» **ACTIVITY**:
From the entries that follow, copy every line with the word "lines".

» **PROVIDED ENTRIES**:

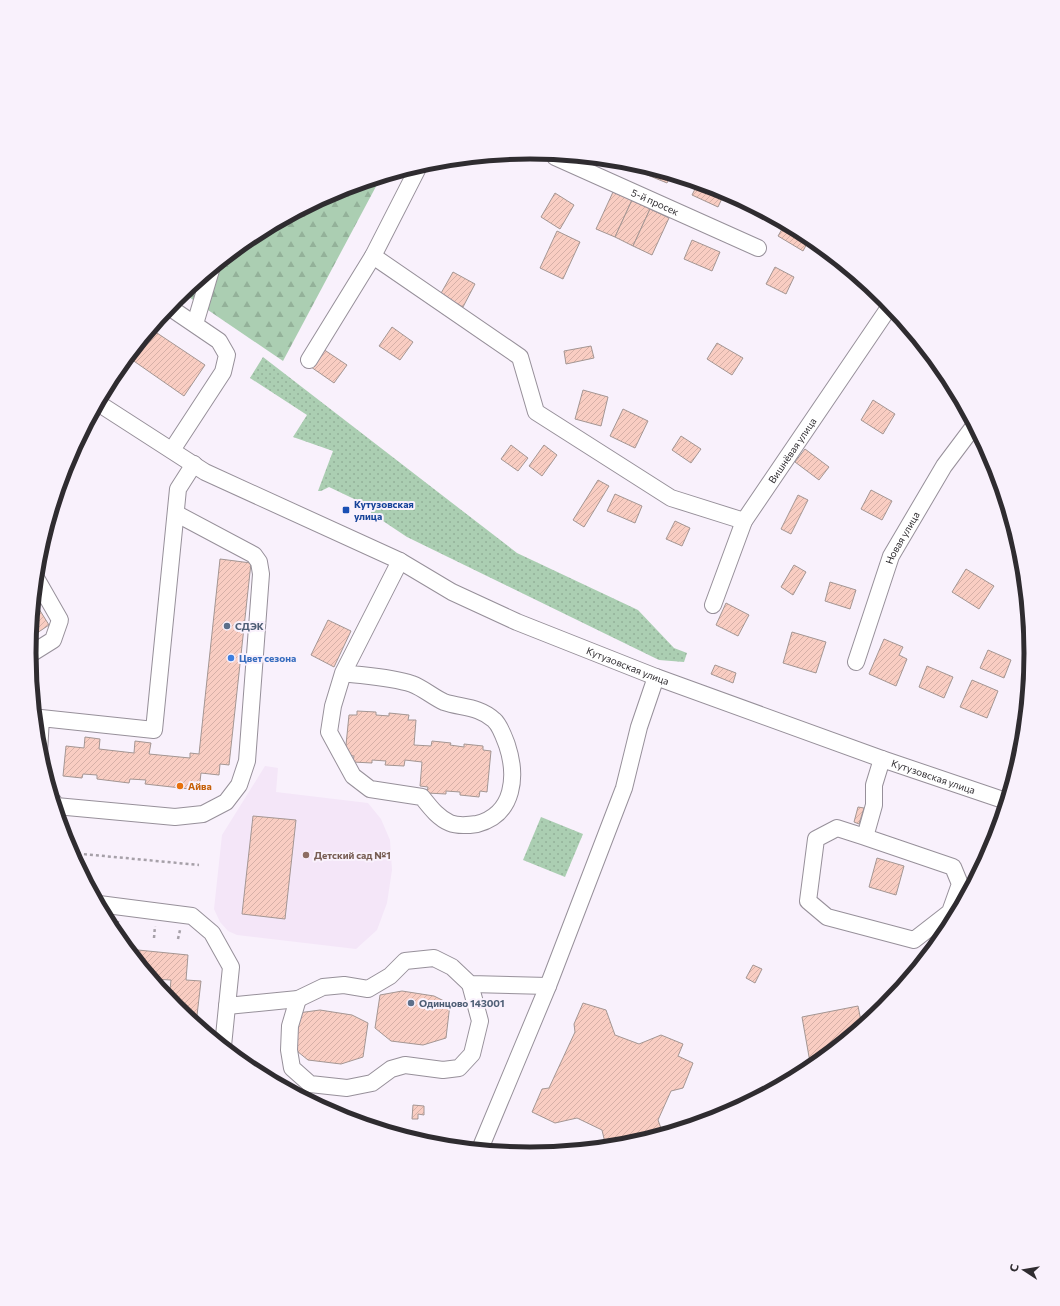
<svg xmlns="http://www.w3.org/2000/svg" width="1060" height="1306" viewBox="0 0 1060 1306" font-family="Commissioner,sans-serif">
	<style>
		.built { fill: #f4e6f8 }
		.grass { fill: url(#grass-dots) }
		.forest { fill: url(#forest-firs) }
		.building { fill: url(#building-hatch); stroke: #a49693 }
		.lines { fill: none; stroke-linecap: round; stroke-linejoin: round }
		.minor-casing { stroke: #97909a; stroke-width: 18 }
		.path { stroke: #a6a0a8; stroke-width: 2.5; stroke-dasharray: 3 3; stroke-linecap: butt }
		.minor { stroke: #fff; stroke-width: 16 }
		.transit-dot { fill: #1a4fb4; stroke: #f9f1fc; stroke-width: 1.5 }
		.service-dot { fill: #5c6f8a; stroke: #f9f1fc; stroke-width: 1.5 }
		.shop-dot { fill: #3f7fe0; stroke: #f9f1fc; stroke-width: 1.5 }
		.food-dot { fill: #e8710a; stroke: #f9f1fc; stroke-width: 1.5 }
		.education-dot { fill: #8d6e63; stroke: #f9f1fc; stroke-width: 1.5 }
		.labels { text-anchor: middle; stroke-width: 4; stroke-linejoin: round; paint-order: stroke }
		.street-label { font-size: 10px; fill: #2f2c30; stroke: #f9f1fc }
		.transit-label { font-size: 10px; font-weight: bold; fill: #164399; stroke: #f9f1fc; text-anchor: start }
		.service-label { font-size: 10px; font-weight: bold; fill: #4e5e75; stroke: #f9f1fc; text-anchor: start }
		.shop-label { font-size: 10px; font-weight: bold; fill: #366cbe; stroke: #f9f1fc; text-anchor: start }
		.food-label { font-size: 10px; font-weight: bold; fill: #c56008; stroke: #f9f1fc; text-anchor: start }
		.education-label { font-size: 10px; font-weight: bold; fill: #785e54; stroke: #f9f1fc; text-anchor: start }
		.rim { fill: none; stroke: #2f2c30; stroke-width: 5 }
	</style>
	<defs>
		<pattern id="grass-dots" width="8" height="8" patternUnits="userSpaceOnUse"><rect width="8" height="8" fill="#abceb2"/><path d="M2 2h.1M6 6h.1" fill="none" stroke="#93b199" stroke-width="1.8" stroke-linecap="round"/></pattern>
		<pattern id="forest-firs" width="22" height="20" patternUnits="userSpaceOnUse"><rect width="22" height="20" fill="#abceb2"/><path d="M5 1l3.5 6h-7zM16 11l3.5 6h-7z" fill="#93b199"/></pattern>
		<pattern id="building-hatch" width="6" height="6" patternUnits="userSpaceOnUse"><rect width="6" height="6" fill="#f9cdc2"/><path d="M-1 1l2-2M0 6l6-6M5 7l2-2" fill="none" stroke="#d6b0a7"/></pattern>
	</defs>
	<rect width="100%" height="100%" fill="#f9f1fc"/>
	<path class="built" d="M 265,766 L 278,768 L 276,792 L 368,803 L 381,819 L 390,840 L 392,870 L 387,903 L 377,930 L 356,949 L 237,935 L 228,931 L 220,922 L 214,909 L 222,835 Z"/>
	<g class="grass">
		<path d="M 263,357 L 517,553 L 638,610 L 674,648 L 687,653 L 684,662 L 659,660 L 407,537 L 371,513 L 371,507 L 329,487 L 321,491 L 318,491 L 333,451 L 293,437 L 307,415 L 250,378 Z"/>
		<path d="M 541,817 L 583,834 L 565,877 L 523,860 Z"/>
	</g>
	<path class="forest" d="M 381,177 L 283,361 L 183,293 L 252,236 L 338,190 Z"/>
	<g class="building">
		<path d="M 648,168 L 671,175 L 667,183 L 645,174 Z"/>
		<path d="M 698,183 L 725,192 L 718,207 L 692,195 Z"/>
		<path d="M 613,192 L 632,200 L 615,237 L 596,229 Z"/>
		<path d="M 555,193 L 574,205 L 560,229 L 541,217 Z"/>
		<path d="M 632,200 L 650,209 L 633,246 L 615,237 Z"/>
		<path d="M 750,205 L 767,214 L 765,217 L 748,210 Z"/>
		<path d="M 650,209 L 669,218 L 652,255 L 633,246 Z"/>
		<path d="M 785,224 L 810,238 L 803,251 L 778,236 Z"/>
		<path d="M 557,231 L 580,242 L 563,279 L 540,268 Z"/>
		<path d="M 692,240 L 720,252 L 712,271 L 684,259 Z"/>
		<path d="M 775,267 L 794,277 L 786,294 L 766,284 Z"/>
		<path d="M 453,272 L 475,284 L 463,307 L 440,295 Z"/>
		<path d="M 392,327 L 413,342 L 400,360 L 379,346 Z"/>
		<path d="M 151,329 L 205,365 L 184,396 L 128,357 Z"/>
		<path d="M 717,343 L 743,358 L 732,375 L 707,359 Z"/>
		<path d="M 591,346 L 594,358 L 566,364 L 564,351 Z"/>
		<path d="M 323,349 L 347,365 L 334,383 L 311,367 Z"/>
		<path d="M 583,390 L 608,397 L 601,426 L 575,419 Z"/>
		<path d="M 873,400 L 895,414 L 883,434 L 861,420 Z"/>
		<path d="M 623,409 L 648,421 L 635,448 L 610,436 Z"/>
		<path d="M 681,436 L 701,449 L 691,463 L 672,450 Z"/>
		<path d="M 511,445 L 528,458 L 518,471 L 501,459 Z"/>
		<path d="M 544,445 L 557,455 L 542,476 L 529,466 Z"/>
		<path d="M 805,449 L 829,467 L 819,480 L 795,462 Z"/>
		<path d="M 598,480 L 609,486 L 584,527 L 573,520 Z"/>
		<path d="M 871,490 L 892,501 L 882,520 L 861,509 Z"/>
		<path d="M 615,494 L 642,506 L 635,523 L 607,511 Z"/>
		<path d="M 798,495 L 808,500 L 791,534 L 781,529 Z"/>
		<path d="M 675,521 L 690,528 L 682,546 L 666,539 Z"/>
		<path d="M 220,559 L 251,563 L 229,765 L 220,764 L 219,775 L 201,773 L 199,790 L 145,784 L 146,780 L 130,779 L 129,783 L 97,779 L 97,775 L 83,774 L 82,778 L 63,776 L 66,746 L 84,748 L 85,737 L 100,739 L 99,749 L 134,753 L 135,741 L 151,743 L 149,754 L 190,758 L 190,753 L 199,754 Z"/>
		<path d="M 794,565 L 806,572 L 793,595 L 781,587 Z"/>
		<path d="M 966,569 L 994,586 L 979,609 L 952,592 Z"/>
		<path d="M 830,582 L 856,590 L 850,609 L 825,601 Z"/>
		<path d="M 34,601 L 49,625 L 31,637 Z"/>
		<path d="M 726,603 L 749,615 L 738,636 L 716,625 Z"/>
		<path d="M 328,620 L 351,631 L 334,667 L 311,655 Z"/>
		<path d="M 792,632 L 826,642 L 816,673 L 783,663 Z"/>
		<path d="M 884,639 L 903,647 L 899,655 L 907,659 L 896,686 L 869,674 Z"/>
		<path d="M 988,650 L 1011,660 L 1004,678 L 980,668 Z"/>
		<path d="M 715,665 L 736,673 L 733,683 L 711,674 Z"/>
		<path d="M 927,666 L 953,677 L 944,698 L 919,687 Z"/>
		<path d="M 972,680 L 998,691 L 987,718 L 960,707 Z"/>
		<path d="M 1028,687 L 1027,698 L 1023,696 Z"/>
		<path d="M 357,711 L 376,712 L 376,715 L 389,716 L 389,713 L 409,715 L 408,720 L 416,720 L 414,745 L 431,746 L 432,741 L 451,743 L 450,745 L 464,747 L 464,744 L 483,746 L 483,750 L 491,751 L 487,792 L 480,791 L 479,797 L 460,795 L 460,792 L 446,791 L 446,794 L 427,793 L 428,787 L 420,786 L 422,762 L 405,760 L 404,766 L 385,765 L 386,761 L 372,760 L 372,763 L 353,762 L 354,756 L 345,755 L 349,715 L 357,715 Z"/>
		<path d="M 858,807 L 864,808 L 859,824 L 854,822 Z"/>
		<path d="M 253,816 L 296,820 L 285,919 L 242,914 Z"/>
		<path d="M 877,858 L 904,866 L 896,895 L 869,887 Z"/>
		<path d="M 128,949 L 188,955 L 186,980 L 201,981 L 196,1024 L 169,1000 L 171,980 L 152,979 Z"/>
		<path d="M 753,965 L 762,969 L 755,983 L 746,978 Z"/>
		<path d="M 402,991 L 434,996 L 450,1004 L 446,1038 L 423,1045 L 391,1041 L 375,1028 L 380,995 Z"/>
		<path d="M 583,1003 L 606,1010 L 615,1035 L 639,1044 L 661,1035 L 683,1044 L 678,1056 L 693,1063 L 683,1088 L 671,1091 L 658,1120 L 662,1131 L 660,1135 L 628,1144 L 606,1147 L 602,1130 L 577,1118 L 555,1123 L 532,1112 L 542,1089 L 549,1088 L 575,1032 L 574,1024 Z"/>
		<path d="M 858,1006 L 862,1026 L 811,1068 L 802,1017 Z"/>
		<path d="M 320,1010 L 352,1015 L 368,1023 L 363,1057 L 341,1064 L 308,1060 L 292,1047 L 298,1013 Z"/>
		<path d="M 413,1105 L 424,1106 L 424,1115 L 418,1114 L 418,1119 L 412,1119 Z"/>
	</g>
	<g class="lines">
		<defs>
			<g id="minor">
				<path id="s1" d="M 556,155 L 555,157 L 758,248"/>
				<path d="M 373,256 L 520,357 L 536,412 L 671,498 L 744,521"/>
				<path d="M 169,307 L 219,341 L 227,355 L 223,372 L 172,450"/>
				<path d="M 195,324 L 211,270"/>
				<path d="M 309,360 L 373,256 L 419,166"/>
				<path id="s2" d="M 98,403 L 205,472 L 400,561 L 452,592 L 517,622 L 656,677 L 882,759 L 1006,801"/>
				<path id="s3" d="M 713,605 L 744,521 L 890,306"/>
				<path d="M 29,655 L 53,640 L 60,620 L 36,578"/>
				<path id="s4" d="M 856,662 L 891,556 L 944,466 L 974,426"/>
				<path d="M 343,673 C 366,676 391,677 412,684 C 423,688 433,697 444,702 C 461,708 479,706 494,720 C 500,725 504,737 507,745 C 517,775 515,814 477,824 C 470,825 457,826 450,823 C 438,818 430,807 422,797 L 370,789 L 353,776 L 329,732 L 333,706 L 343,673 L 400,561"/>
				<path d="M 39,753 L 41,718 L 154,730 L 178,489 L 194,464"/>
				<path d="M 54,802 L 56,806 L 175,817 L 203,814 L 226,802 L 239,785 L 247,761 L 261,574 L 259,562 L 254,555 L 177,514"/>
				<path d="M 865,837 L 837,828 L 816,839 L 808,901 L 827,917 L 914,940 L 950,912 L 960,884 L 953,867 L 865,837 L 874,805 L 874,785 L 882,759"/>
				<path d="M 99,904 L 192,916 L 212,933 L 231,967 L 223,1046"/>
				<path d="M 298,999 L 290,1026 L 289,1050 L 292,1068 L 310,1084 L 347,1088 L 372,1083 L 391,1069 L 405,1065 L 443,1070 L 459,1068 L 472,1054 L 480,1021 L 470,984"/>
				<path d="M 227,1006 L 298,999 L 323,987 L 344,985 L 368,989 L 390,976 L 405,961 L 434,958 L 452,967 L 470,984 L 548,986"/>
				<path d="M 480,1149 L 548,986 L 624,788 L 639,727 L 656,677"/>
			</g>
		</defs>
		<use href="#minor" class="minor-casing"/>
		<g class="path">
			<path d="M 72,853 L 199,865"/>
			<path d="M 117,935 L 118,921"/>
			<path d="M 154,938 L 155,926"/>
			<path d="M 178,939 L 180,930"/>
		</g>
		<use href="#minor" class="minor"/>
	</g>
	<rect class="transit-dot" x="342" y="506" width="8" height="8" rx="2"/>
	<g class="service-dot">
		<circle cx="227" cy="626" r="4"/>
		<circle cx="411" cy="1003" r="4"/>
	</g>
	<circle class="shop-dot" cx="231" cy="658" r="4"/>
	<circle class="food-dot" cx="180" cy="786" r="4"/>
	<circle class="education-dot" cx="306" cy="855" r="4"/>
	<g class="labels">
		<g class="street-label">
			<text dy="4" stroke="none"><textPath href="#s1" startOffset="112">5-й просек</textPath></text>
			<text dy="4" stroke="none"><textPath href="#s3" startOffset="175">Вишнёвая улица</textPath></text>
			<text dy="4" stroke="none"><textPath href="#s4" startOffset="133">Новая улица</textPath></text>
			<text dy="4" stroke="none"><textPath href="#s2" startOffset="593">Кутузовская улица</textPath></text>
			<text dy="4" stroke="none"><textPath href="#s2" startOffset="918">Кутузовская улица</textPath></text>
		</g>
		<g class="transit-label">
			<text x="354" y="508">Кутузовская<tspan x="354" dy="12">улица</tspan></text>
		</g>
		<g class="service-label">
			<text x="235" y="630">СДЭК</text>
			<text x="419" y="1007">Одинцово 143001</text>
		</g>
		<g class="shop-label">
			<text x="239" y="662">Цвет сезона</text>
		</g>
		<g class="food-label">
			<text x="188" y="790">Айва</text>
		</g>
		<g class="education-label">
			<text x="314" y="859">Детский сад №1</text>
		</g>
	</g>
	<path d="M0 0H1060V1306H0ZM36 653a494 494 0 1 1 988 0a494 494 0 1 1-988 0Z" fill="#f9f1fc" fill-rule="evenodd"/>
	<path class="rim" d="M36 653a494 494 0 1 1 988 0a494 494 0 1 1-988 0Z"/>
	<g transform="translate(1024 1270) rotate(282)" stroke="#f9f1fc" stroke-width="3" paint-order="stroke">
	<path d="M0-3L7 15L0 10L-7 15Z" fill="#2f2c30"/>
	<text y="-6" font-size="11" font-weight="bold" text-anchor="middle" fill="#2f2c30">С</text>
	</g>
</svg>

» **TASK OUTPUT**:
		.lines { fill: none; stroke-linecap: round; stroke-linejoin: round }
	<g class="lines">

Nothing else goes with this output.